Knowing that your new car is quicker than your girlfriends (soon to be)........................Priceless!!!


I gave the skyline a good clean again, then we headed off down to the girlfriends parents for the weekend.

While we were down there, I thought we would take a few pics of the cars, Shame the New GTR hasnt arrived yet as it would have been a great lineup!



































































My highlight for the weekend was driving my Brother-in-laws New Aston martin Vantage......................................and also finding out that my skyline is also quicker than that too, 

but OMG the drive was unreal, the 4.3 V8 sounded awesome, also the build quality was madness, especially as it had the sports pack with 19" rims and half Cage


----------



## gtrlux (Mar 8, 2006)

Nice job, love clean black R32 GTRs:smokin:


----------



## MacGTR (Dec 31, 2006)

Lovely looking cars, The V8 vantage especially as an everyday supercar is excellent. I have just been looking around one myself and they are absolutely gorgeous.

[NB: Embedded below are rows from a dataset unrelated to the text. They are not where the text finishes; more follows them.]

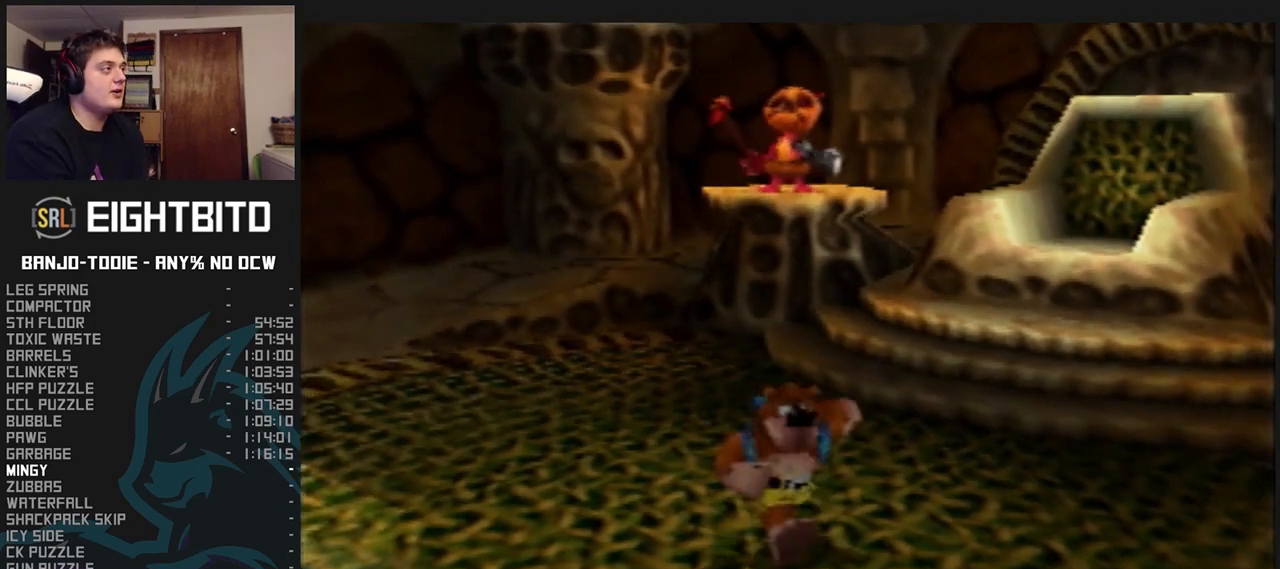
{"buttons": ["L1"], "left_stick": "up", "events": [[200, "left_stick", "up-right"], [300, "left_stick", "up"]]}
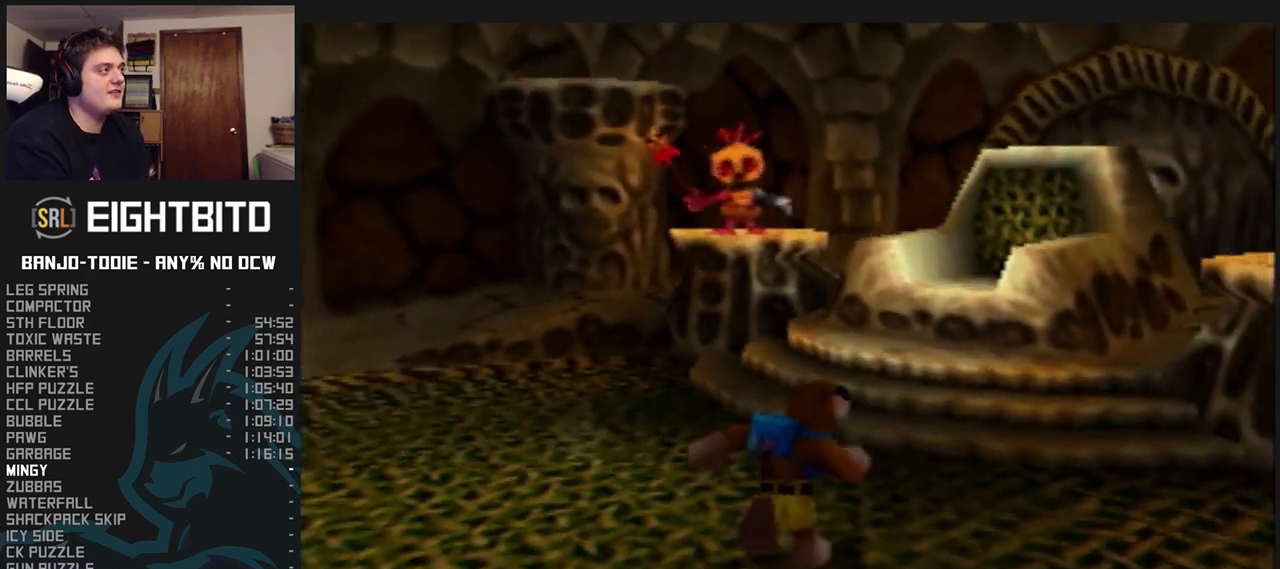
{"buttons": ["L1"], "left_stick": "up", "events": []}
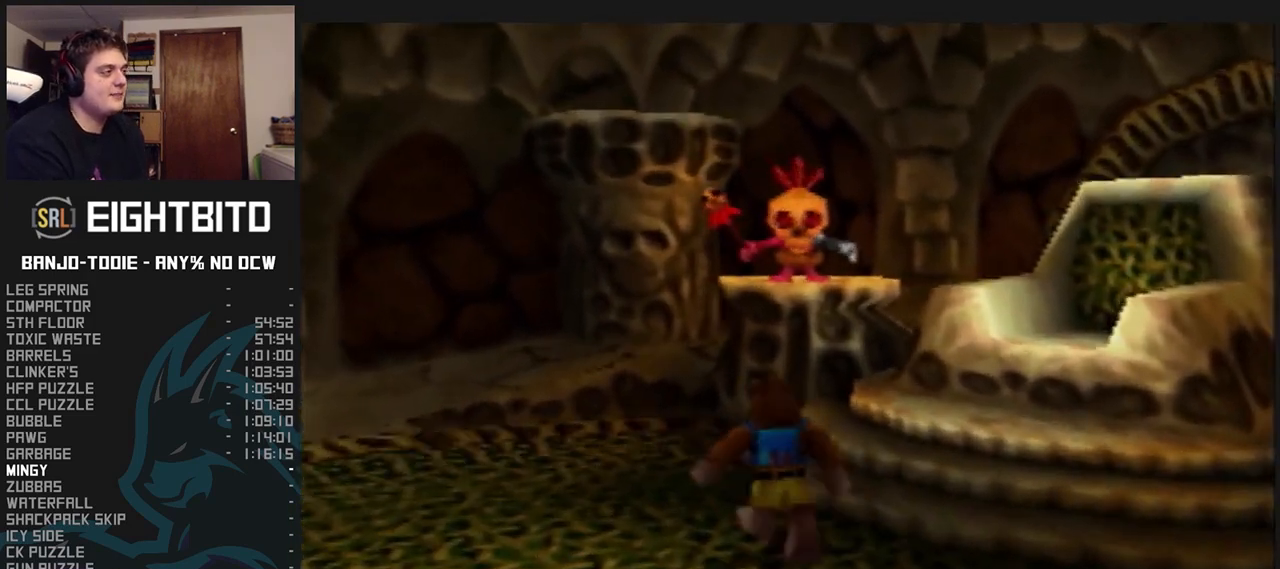
{"buttons": ["A", "L1"], "left_stick": "up", "events": [[267, "R1", "down"], [300, "B", "down"], [300, "R1", "up"], [433, "B", "up"], [467, "A", "down"]]}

Your 32 must be running a fair bit of power to beat the aston then?


----------



## GouldyGTR (May 17, 2008)

ive been told it should be about 330 but its never been rolling roaded, ive only had it a short while so im still getting used to it but OMG is it suprising a lot of people!


----------



## etikoner (Apr 14, 2007)

Wow, that R32 looks pristine, Very straight and clean. And your wife has good taste too, haha.


----------